Sir David Normington: But we got planning permission for this site.

Q42 Geraldine Smith: Yes, only because the Secretary of State overruled the planning inspector-which is quite unusual.
Sir David Normington: Yes, but that is not my decision. I have no influence over what the then Deputy Prime Minister decided to do. He took that decision.

Q43 Geraldine Smith: I guess they were in a very difficult situation.
Sir David Normington: He is entitled, in law, to take the judgment on the basis of the case before him. He turned down one and he accepted the other. Our advisers advised-as it turned out, rightly-that we had the best chance of succeeding here, because it was a brownfield site. I want to say one other thing, if I may. The £30 million that we spent was spent between 2001 and 2005. It is a long time ago. I think it really will not do to-

Q44 Geraldine Smith: It is still £30 million. I think most taxpayers would think it was still their money that was being wasted.
Sir David Normington: I was simply taking your point about the police. That money is not available to spend on the police now. That is 2001.

Q45 Geraldine Smith: I am well aware of that.
Sir David Normington: Yes, but you made the point and I just wanted to make sure that nobody here thought that that money would have been available to spend on the police.

Q46 Geraldine Smith: I think that what we are here for is to make sure you do not waste another £30 million this year or next year on something else. You ploughed ahead with this project, even though asylum applications were halving between 2002 and 2003. Did these consultants not notice, or these people who were being paid an absolute fortune, that things were changing?
Sir David Normington: Yes-which was a success, of course. The number of asylum applications were coming down, first by 50% and then by 75%. The judgment was taken-and I can only report to you how it was-that, even against the background of the number of asylum claims in 2004, we should go ahead, because the asylum claims were still running at a high level and it was still worth trying out a different way of accommodating asylum seekers. As all Members will know, the accommodation of asylum seekers is a big and controversial problem, and this was thought to be a novel and different way of doing it, rather than dispersing them round the country. I do not believe that I should say that the people who took that judgment at that point were wrong to judge that that should be tried. That is what they were doing.

Q47 Geraldine Smith: Looking at other sites, how much did you spend on consultants looking at those sites?
Sir David Normington: In the report the costs are attributed, because it is not able to do it absolutely precisely.
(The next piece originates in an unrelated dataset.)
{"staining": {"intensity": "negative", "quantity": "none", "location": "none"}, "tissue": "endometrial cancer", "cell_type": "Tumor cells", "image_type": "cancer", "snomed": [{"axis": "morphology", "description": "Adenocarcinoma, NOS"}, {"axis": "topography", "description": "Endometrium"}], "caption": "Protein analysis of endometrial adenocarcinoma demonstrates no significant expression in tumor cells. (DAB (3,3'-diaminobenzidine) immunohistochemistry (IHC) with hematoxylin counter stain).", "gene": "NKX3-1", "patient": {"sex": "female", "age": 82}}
It is about £28 million on Bicester and the rest, up to £33 million-£4½ million, nearly £5 million, I think I am right in saying-about £4 million on the rest. That is a rough-and-ready attribution, because at the beginning there was a search for sites and we are not really able to attribute those costs. It was to the whole programme, really. We made a two-thirds, one-third apportionment.

Q48 Geraldine Smith: Can I ask what is going to happen? There are obviously people living there who are extremely concerned. They have spent many years going through the planning process, the sword of Damocles of the detention centre hanging over their head. What is the future for them? When are you going to make it clear to them what your intentions are?
Sir David Normington: I hope it will not be too long before we are able to do that, but I will not take this decision-

Q49 Geraldine Smith: How long?
Sir David Normington: I cannot say that to you.

Q50 Geraldine Smith: A year? Two years? Five years?
Sir David Normington: No, I cannot say that to you. Ministers will take this decision and they will take it as soon as they can, on the basis of the best possible advice.